If you have read a couple of the older entries here, you’ll know this did not happen. However, you’ll also know that there is a reason behind it. I had to switch from doing the actual writing to wrestling with that rather annoying (and, I had thought, forgotten) issue. I believe I’ve kicked it down enough at this point to not be as huge an impediment to getting some serious work done and get the novel (first novel!) rolled out.

Toward the end of June, I decided to also simply push aside social media. I had done this before, with some good success, but some events in June pulled me back to facebook. Today, though, is the end of the first full day with zero visits to the three social media platforms I more or less surf around: twitter (where I do more scrolling past people hawking their books nonstop and the people retweeting them than finding actual news or interesting tidbits), instagram (dogs!), and facebook (the Mothership of the Time Sink Armada).  I used the time to address a few things that had to be done, and today – day two, since the clocked tolled past midnight almost an hour ago at this point – I will begin working my way back into the writing pool, with a low hanging target of 250 words.

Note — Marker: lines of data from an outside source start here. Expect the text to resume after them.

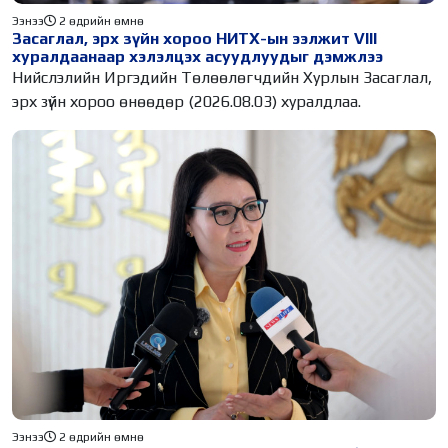
Ээнээ
2 өдрийн өмнө
Засаглал, эрх зүйн хороо НИТХ-ын ээлжит VIII
хуралдаанаар хэлэлцэх асуудлуудыг дэмжлээ
Нийслэлийн Иргэдийн Төлөөлөгчдийн Хурлын Засаглал,
эрх зүйн хороо өнөөдөр (2026.08.03) хуралдлаа.
Ээнээ
2 өдрийн өмнө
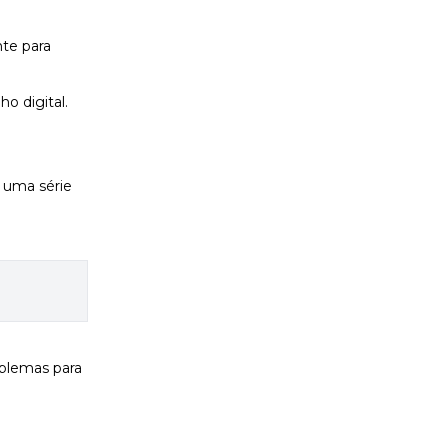
nte para
o digital.
 uma série
oblemas para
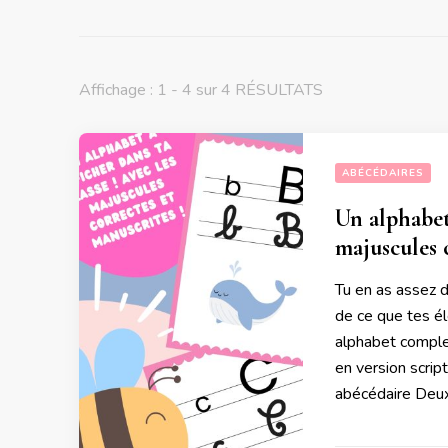
Affichage : 1 - 4 sur 4 RÉSULTATS
ABÉCÉDAIRES
Un alphabet 
majuscules 
Tu en as assez 
de ce que tes élè
alphabet comple
en version scrip
abécédaire Deux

That’s right: about one typeset page. This post is longer than that, but I’d rather work the novel writing  upward in a gentle manner, instead of trying to be like the gym cowboys who show up after New Year’s, work out for six hours, then cannot move the next day and eventually let it slide.

Almost every writer on the planet says “write every day”. I’m a believer of that myself. It is not, however, because I think that such writing has to be done because the train has to keep moving forward nonstop – after all, it’s possible whatever was written on day x may not make it into the final draft, or may be cut down significantly, or rearranged, or whatever else could be done to it. I think, at least in my case, it is because when it becomes a habit to write every day, it is like any other routine that becomes ingrained in our lives, done automatically, without a lot of thought that it could be terrible, that everyone will hate it, that a meteor will fall from the sky and crush you at your desk for daring to write. Instead, it will be just another part of the rhythm of the day, and will be eventually be noticeable by its absence rather than its presence.

So, here we begin. The map is laid out, and the path is faintly scratched over it to the destination to which we strive, but those lines await a heavier hand with the pen, to clearly define the journey’s progress. I have the greatest expectation that this time things will be different, because sometimes digging at the scars of your psyche is the only way to get to the truth, and then gain the ability to move large obstacles from the very start of the trail to discovery.